I must admit to having a certain sympathy for the demands of the Egyptian demonstrators.
They say they want more democratic freedom, more open government, less corruption. They want president Mubarak to go as a symbol of corruption, stalled progress and all they see is wrong with their country. Hard to argue against those ideals.
Muhammad Hosni Sayyid Mubarak has been in charge for 30 years or so. He can’t argue anyone else is responsible for how Egypt is.
It is true there is a lot wrong with Egypt, high unemployment amongst the under 25s for one. But there is also a lot that has changed for the good in the lives of ordinary Egyptians in the last 30 years or so.
Some of the problems they are experiencing must be related to the current world downturn.
If they are hoping for some sort of velvet revolution though, I fear they need to ease back on their impatience.
It was not all that long ago that a not dissimilar ruler and regime was toppled in Iran.
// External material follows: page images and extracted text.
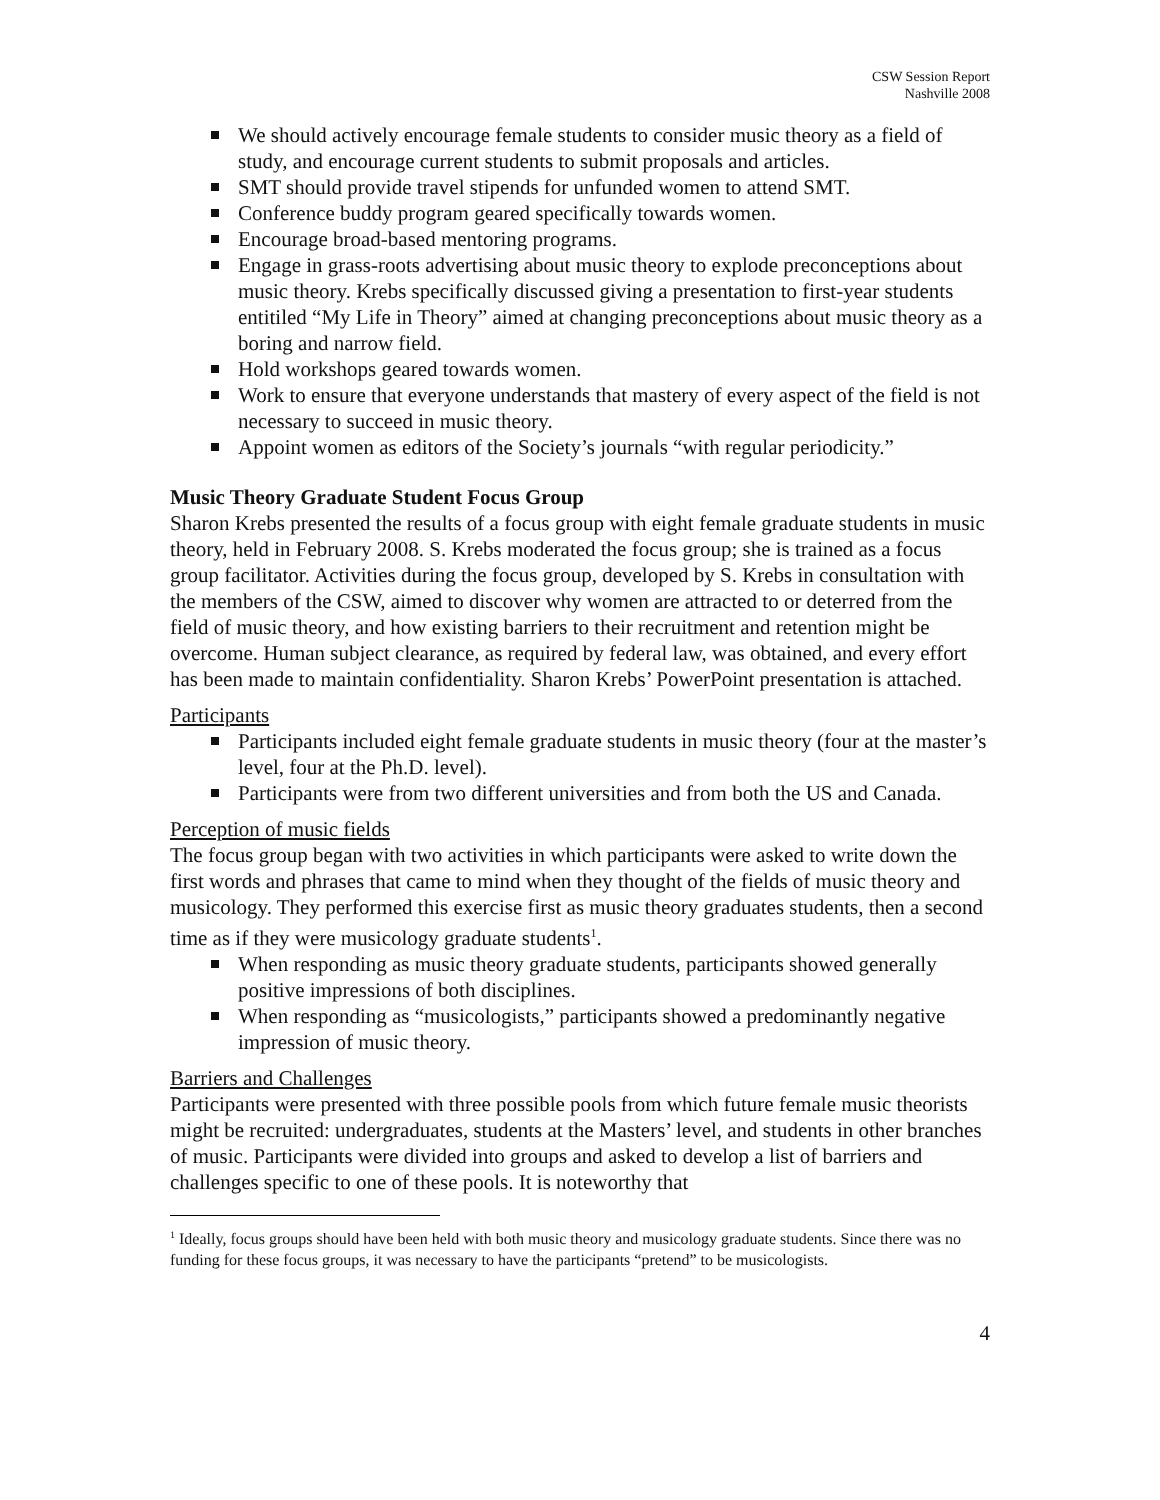CSW Session Report
Nashville 2008
We should actively encourage female students to consider music theory as a field of study, and encourage current students to submit proposals and articles.
SMT should provide travel stipends for unfunded women to attend SMT.
Conference buddy program geared specifically towards women.
Encourage broad-based mentoring programs.
Engage in grass-roots advertising about music theory to explode preconceptions about music theory. Krebs specifically discussed giving a presentation to first-year students entitiled “My Life in Theory” aimed at changing preconceptions about music theory as a boring and narrow field.
Hold workshops geared towards women.
Work to ensure that everyone understands that mastery of every aspect of the field is not necessary to succeed in music theory.
Appoint women as editors of the Society’s journals “with regular periodicity.”
Music Theory Graduate Student Focus Group
Sharon Krebs presented the results of a focus group with eight female graduate students in music theory, held in February 2008. S. Krebs moderated the focus group; she is trained as a focus group facilitator. Activities during the focus group, developed by S. Krebs in consultation with the members of the CSW, aimed to discover why women are attracted to or deterred from the field of music theory, and how existing barriers to their recruitment and retention might be overcome. Human subject clearance, as required by federal law, was obtained, and every effort has been made to maintain confidentiality. Sharon Krebs’ PowerPoint presentation is attached.
Participants
Participants included eight female graduate students in music theory (four at the master’s level, four at the Ph.D. level).
Participants were from two different universities and from both the US and Canada.
Perception of music fields
The focus group began with two activities in which participants were asked to write down the first words and phrases that came to mind when they thought of the fields of music theory and musicology. They performed this exercise first as music theory graduates students, then a second time as if they were musicology graduate students<sup>1</sup>.
When responding as music theory graduate students, participants showed generally positive impressions of both disciplines.
When responding as “musicologists,” participants showed a predominantly negative impression of music theory.
Barriers and Challenges
Participants were presented with three possible pools from which future female music theorists might be recruited: undergraduates, students at the Masters’ level, and students in other branches of music. Participants were divided into groups and asked to develop a list of barriers and challenges specific to one of these pools. It is noteworthy that
<sup>1</sup> Ideally, focus groups should have been held with both music theory and musicology graduate students. Since there was no funding for these focus groups, it was necessary to have the participants “pretend” to be musicologists.
4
A lot of educated middle class young people were in the vanguard of that with hopes of a democracy and freedom. They foolishly imagined they could trust the hard eyed clerics, so-called “men of god” to be honest, upright and fair.
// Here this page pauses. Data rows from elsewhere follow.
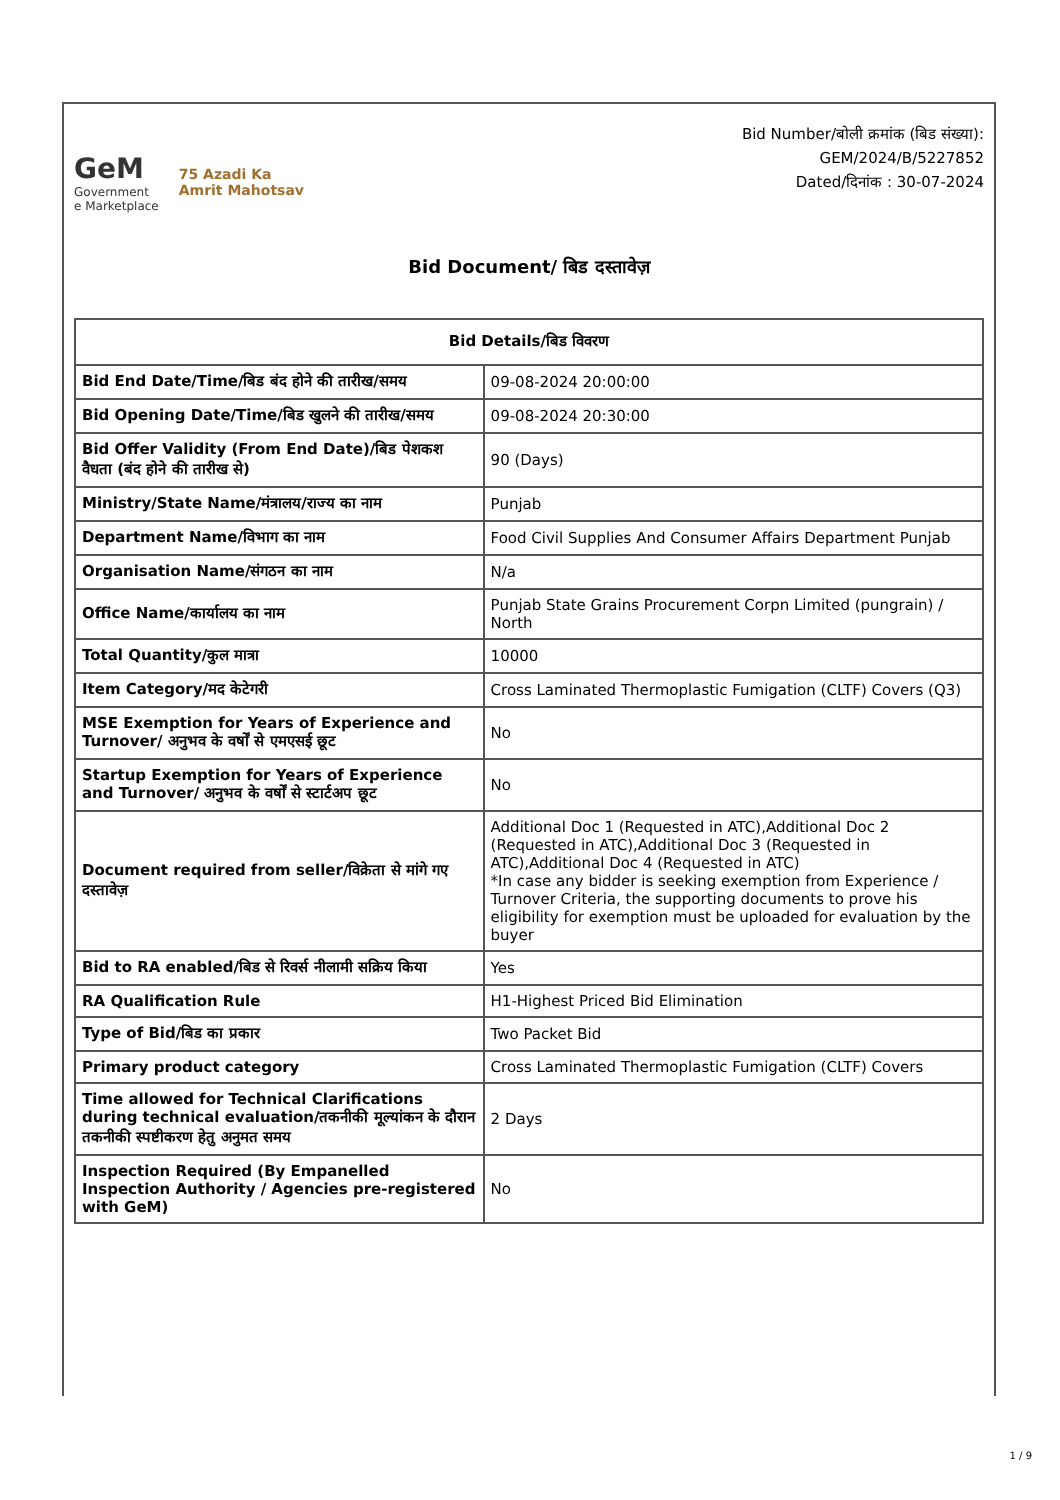GeM
Government
e Marketplace
75 Azadi Ka
Amrit Mahotsav
Bid Number/बोली क्रमांक (बिड संख्या):
GEM/2024/B/5227852
Dated/दिनांक : 30-07-2024
Bid Document/ बिड दस्तावेज़
| Bid Details/बिड विवरण | |
| --- | --- |
| Bid End Date/Time/बिड बंद होने की तारीख/समय | 09-08-2024 20:00:00 |
| Bid Opening Date/Time/बिड खुलने की तारीख/समय | 09-08-2024 20:30:00 |
| Bid Offer Validity (From End Date)/बिड पेशकश वैधता (बंद होने की तारीख से) | 90 (Days) |
| Ministry/State Name/मंत्रालय/राज्य का नाम | Punjab |
| Department Name/विभाग का नाम | Food Civil Supplies And Consumer Affairs Department Punjab |
| Organisation Name/संगठन का नाम | N/a |
| Office Name/कार्यालय का नाम | Punjab State Grains Procurement Corpn Limited (pungrain) / North |
| Total Quantity/कुल मात्रा | 10000 |
| Item Category/मद केटेगरी | Cross Laminated Thermoplastic Fumigation (CLTF) Covers (Q3) |
| MSE Exemption for Years of Experience and Turnover/ अनुभव के वर्षों से एमएसई छूट | No |
| Startup Exemption for Years of Experience and Turnover/ अनुभव के वर्षों से स्टार्टअप छूट | No |
| Document required from seller/विक्रेता से मांगे गए दस्तावेज़ | Additional Doc 1 (Requested in ATC),Additional Doc 2 (Requested in ATC),Additional Doc 3 (Requested in ATC),Additional Doc 4 (Requested in ATC) *In case any bidder is seeking exemption from Experience / Turnover Criteria, the supporting documents to prove his eligibility for exemption must be uploaded for evaluation by the buyer |
| Bid to RA enabled/बिड से रिवर्स नीलामी सक्रिय किया | Yes |
| RA Qualification Rule | H1-Highest Priced Bid Elimination |
| Type of Bid/बिड का प्रकार | Two Packet Bid |
| Primary product category | Cross Laminated Thermoplastic Fumigation (CLTF) Covers |
| Time allowed for Technical Clarifications during technical evaluation/तकनीकी मूल्यांकन के दौरान तकनीकी स्पष्टीकरण हेतु अनुमत समय | 2 Days |
| Inspection Required (By Empanelled Inspection Authority / Agencies pre-registered with GeM) | No |
1 / 9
What they ended up with was a theocratic state and ill educated “black shirt thug” type religious police beating people forcing women to wear the veil and men to grow beards.
Those people who thought they were toppling a dictator in favour of freedom.. and their grown children are still crying out for real freedom and real democracy.
The Egyptian protestors should think very carefully lest they end up far worse off than they are now. They should be very wary of bringing down the system. They should be looking for changes and schooling themselves to some further patience. Firm robust patience, but patience and restraint never-the-less...
They should be looking at the example of Mustafa Kemal Atatürk the father of modern Turkey and "Kemalism"
It is perhaps Mubarak’s failure that he did not take Atatürk as his model and use his years in power to deliver a more modern democratic state.
They need to insist on change but allow the organs of the sate to maintain stability and prosperity yet deliver the change they need.
A difficult path requiring compromise and benefit for everyone
What the Egyptians need is far more akin to evolution, than revolution.